Conservation Bill: A 6 percent solution?

Supporters of the National Conservation Bill will take little comfort from two letters we publish today (opposite), one from Environmental Minister Wayne Panton, the other from Carla Reid, chairperson of the National Trust for the Cayman Islands.

Both writers state categorically that the bill will not affect private landowners or their property.

First, Mr. Panton: “There is absolutely nothing in the proposed legislation that lets government take people’s land to make protected areas, not even for private land adjoining government land that gets made into a protected area — NONE. There is absolutely nothing in this bill that gives government the power to prohibit people from altering, developing or using their own land.”

Next, Ms Reid: “ … the bill does not impose any restrictions on private land owners nor does it grant the government any power to interfere with land held privately. On the contrary, the bill is designed to protect environmentally significant Crown land. In fact, under the bill, any participation by private land owners to conserve their land is completely voluntary and not an obligation.”

If true — and more on that in a moment — why pass a bill in the first instance if it doesn’t apply to private land? Approximately 94 percent of all land in Grand Cayman is privately held. Are the bill’s supporters not aware of this?

Let’s pose two scenarios that will put Mr. Panton’s and Ms Reid’s proclamations into perspective:

A Caymanian landowner wishes to clear his land, which has been in his family for generations. He has received a generous offer from a developer who plans to pave the property to put in a helipad complex. However, the land is populated not only with indigenous Caymanian flora, including silver thatch, ghost orchids and ironwood trees, but also with a menagerie of protected green parrots, blue iguanas, and an assortment of other species. Will the proposed legislation affect this transaction? Mr. Panton and Ms Reid say no.

A businessman who has purchased hundreds of acres years ago now wishes to develop a seaport in the district of East End. The developer discovers that his land has become home to any number of indigenous and protected plants, snakes, reptiles … whatever. Can he move forward without interference from the National Conservation Council, Department of Environment and Cabinet? Both Mr. Panton and Ms Reid say yes.
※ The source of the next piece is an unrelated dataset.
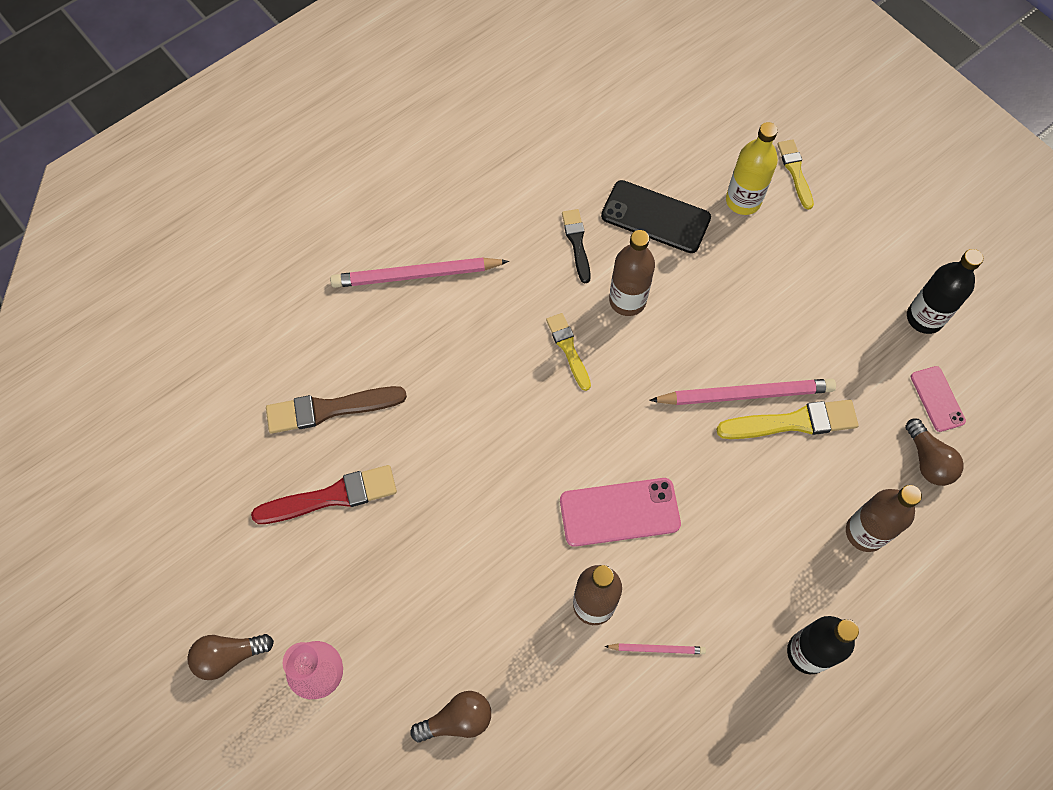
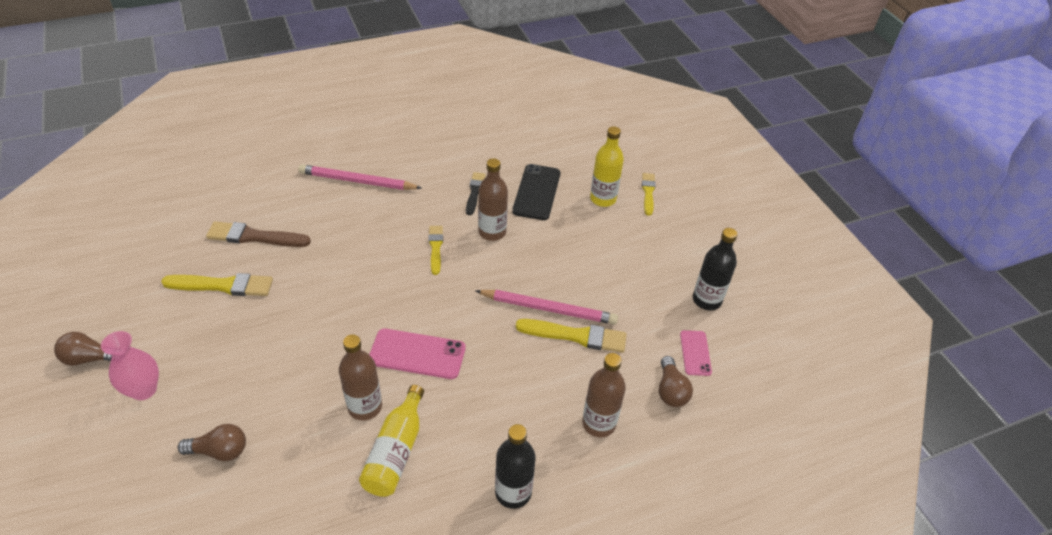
camera: 15 degrees right, 20 degrees down
red brush [251,465,397,524] -> yellow brush [161,273,273,296]
black phone [601,180,711,253] -> black phone turned 60 degrees clockwise [512,164,561,220]
pink pencil [604,643,706,654] -> yellow bottle [359,385,424,497]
Disturbingly, we cannot recall any acknowledgement from Mr. Panton, the Department of the Environment, or the National Trust (other than today’s letters) that perhaps 94 percent of Grand Cayman will not be covered by the bill.
But what does the proposed law say?

Sections of the bill appear to address environmental matters regardless of who owns the land.

For example, the bill allows the Council to issue permits exempting people from provisions of the law. The bill differentiates between permits “authorizing an activity in a protected area” and permits “authorizing an activity with regard to a protected species or its critical habitat …”
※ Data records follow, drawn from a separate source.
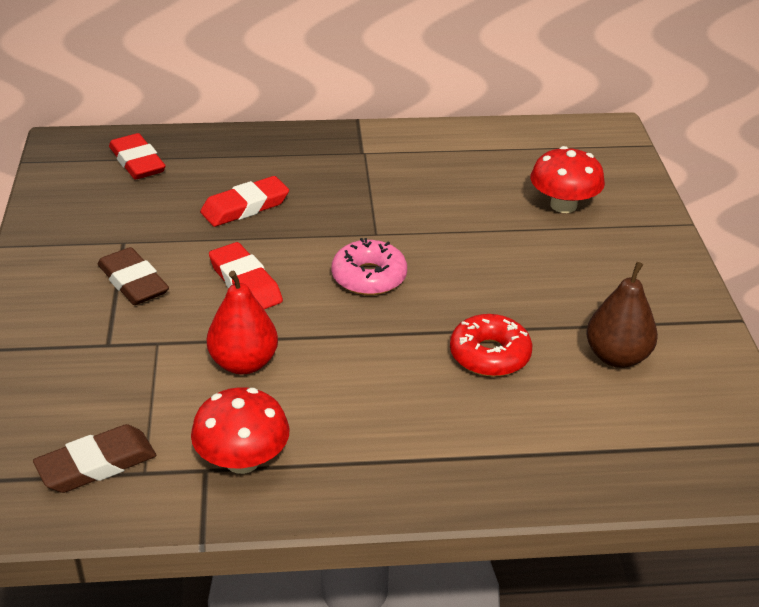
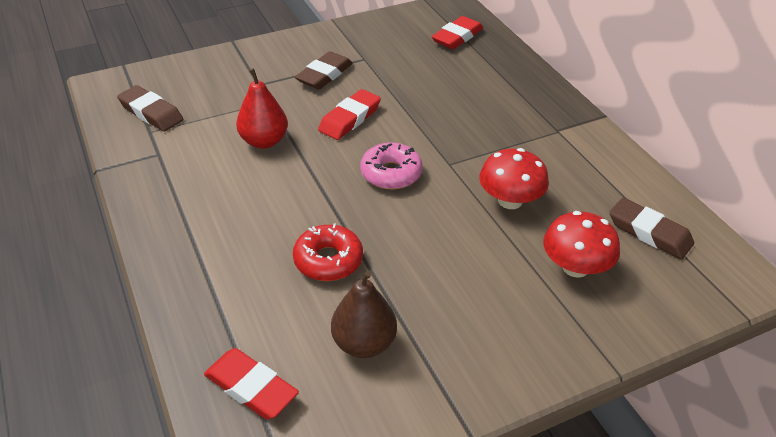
camera: 70 degrees right, 5 degrees up
red mushroom [191,387,290,474] -> red mushroom moved to [479,148,549,209]
red eraser [200,176,289,227] -> red eraser moved to [204,348,299,419]
none -> brown eraser [609,198,694,259]

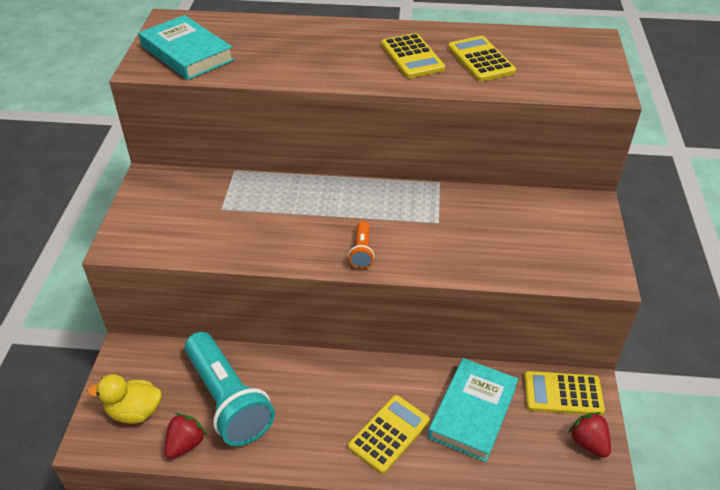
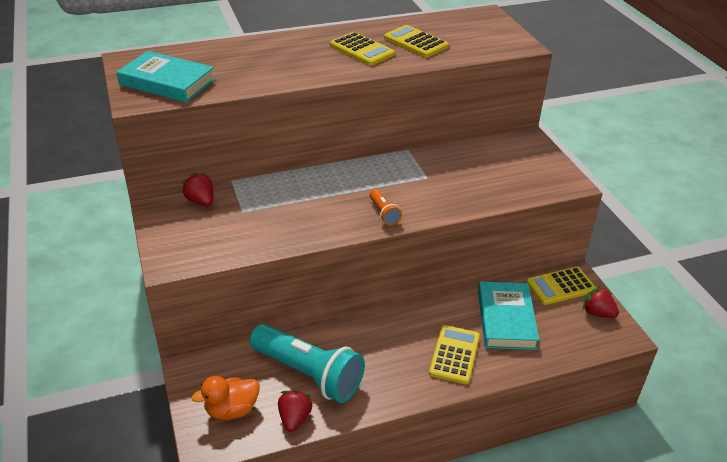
camera: 25 degrees left, 5 degrees down
yellow duck [87,374,162,424] -> orange duck [191,376,260,420]
none -> red strawberry [182,173,213,206]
If the bill only applies to Crown land, then why the distinction?

According to the bill, the Council can order developers to conduct environmental impact assessments, at the developers’ expense, before they’re allowed to undertake projects.
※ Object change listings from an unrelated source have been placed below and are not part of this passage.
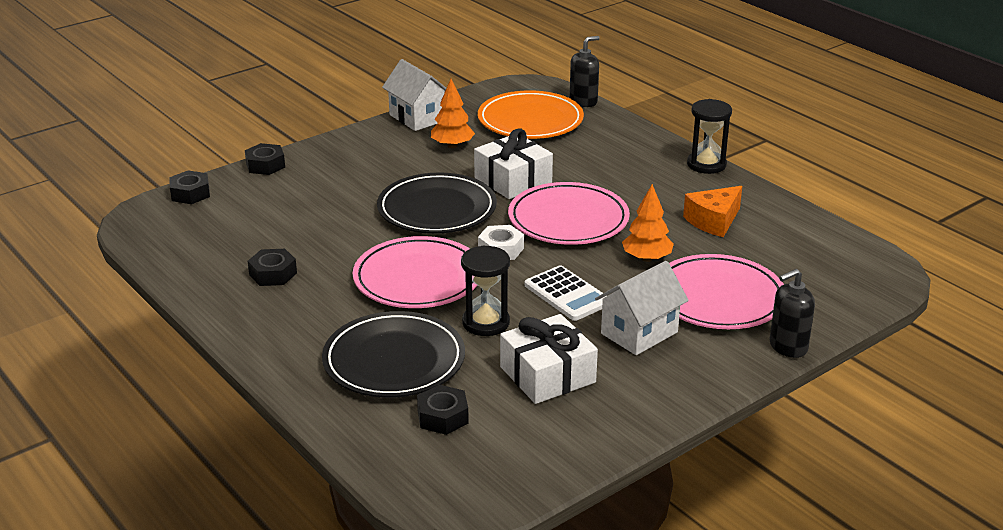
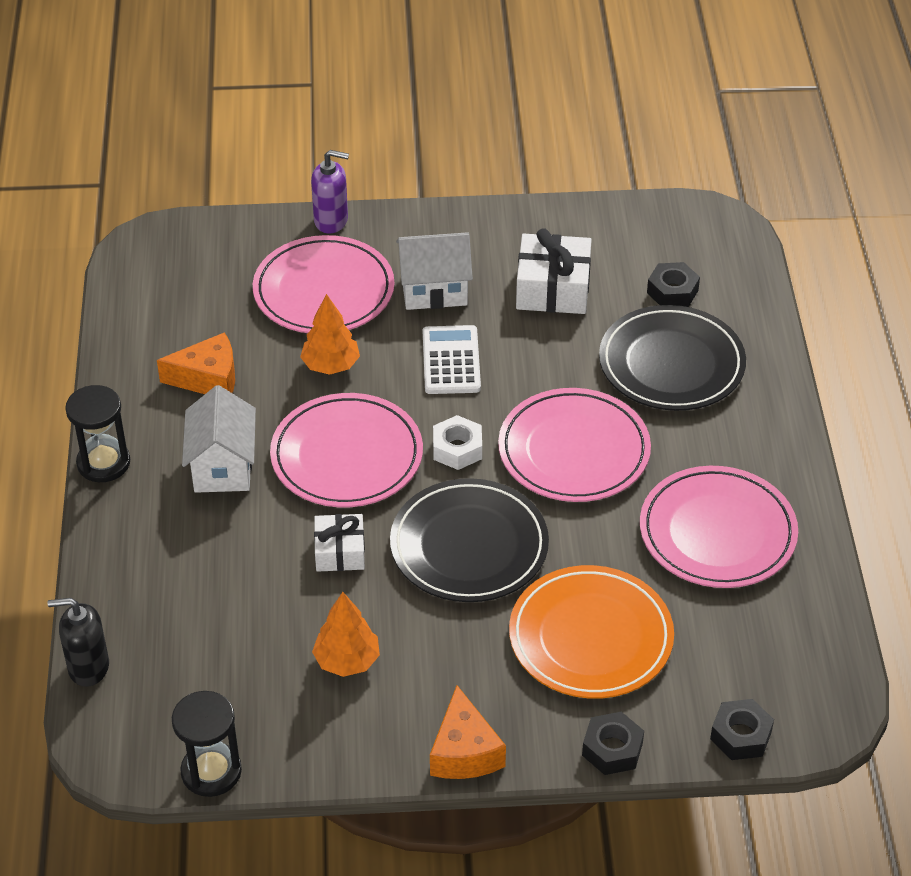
camera: 145 degrees left, 15 degrees up
black nut [248,249,297,286] -> pink plate [640,466,798,588]
white house [382,59,446,131] -> white house moved to [182,385,256,493]
black hourglass [461,245,510,336] -> black hourglass moved to [172,691,242,797]
white gift [474,128,553,199] -> white gift [314,514,365,572], size x0.63
orange plate [478,90,584,139] -> orange plate moved to [509,565,674,699]
black soap dispenser [770,269,815,358] -> purple soap dispenser [311,150,349,233]
none -> orange cheese [430,685,506,779]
Why would this be the case if the bill affects only Crown land?

Let us be perfectly clear: We support personal property rights over any incursion by government on behalf of any animal species. If, as Mr. Panton and Ms Reid say, the bill does not give the government the power to interfere with private property — or development — for the sake of saving the environment, then we’re satisfied.

But we suspect many proponents of the bill will not be.


  1. Soldier crabs in need of shells. Anyone harvesting whelks, it would be helpful if the shells are thrown in the bush instead of sending them to the dump. I put out coconut for the crabs, and some of the things they are using for shells are unbelievable. I searched the beaches for shells, the few I found and put out was gone in a few days, left behind shell remnants. Question; What do government land, national bird rookery, and a race track have in common?

  2. As promised the Compass continues to rail against the national Conservation Bill. The reason seems to be in defense of individual property rights. So far, it has been content that this position is self-evident and no explanation or reasoned argument for it necessary. It is a curious position and one wonders why the Compass is untroubled by all the other existing infringements and qualifications on property rights here in the Cayman Islands? Today’s editorial presents hypothetical scenarios as to how Government, under the Law, could interfere and infringe on an individual’s rights. I’ll save the Compass the trouble of conjuring up hypotheticals and confirm that my family land was subject to not simply restriction of use but seizure by Government under eminent domain for the purpose of constructing a road. No compensation was deemed required. If the Compass position is that property rights are absolute and must be maintained above all, then it is ignorant of the facts that now exist. If it accepts the current infringements, restrictions, and qualifications of property rights, then why object to qualifications relating to environmental and conservation considerations? Why draw the line in the sand here? Without a reasoned explanation and compelling argument for this, the Compass just looks more foolish each day.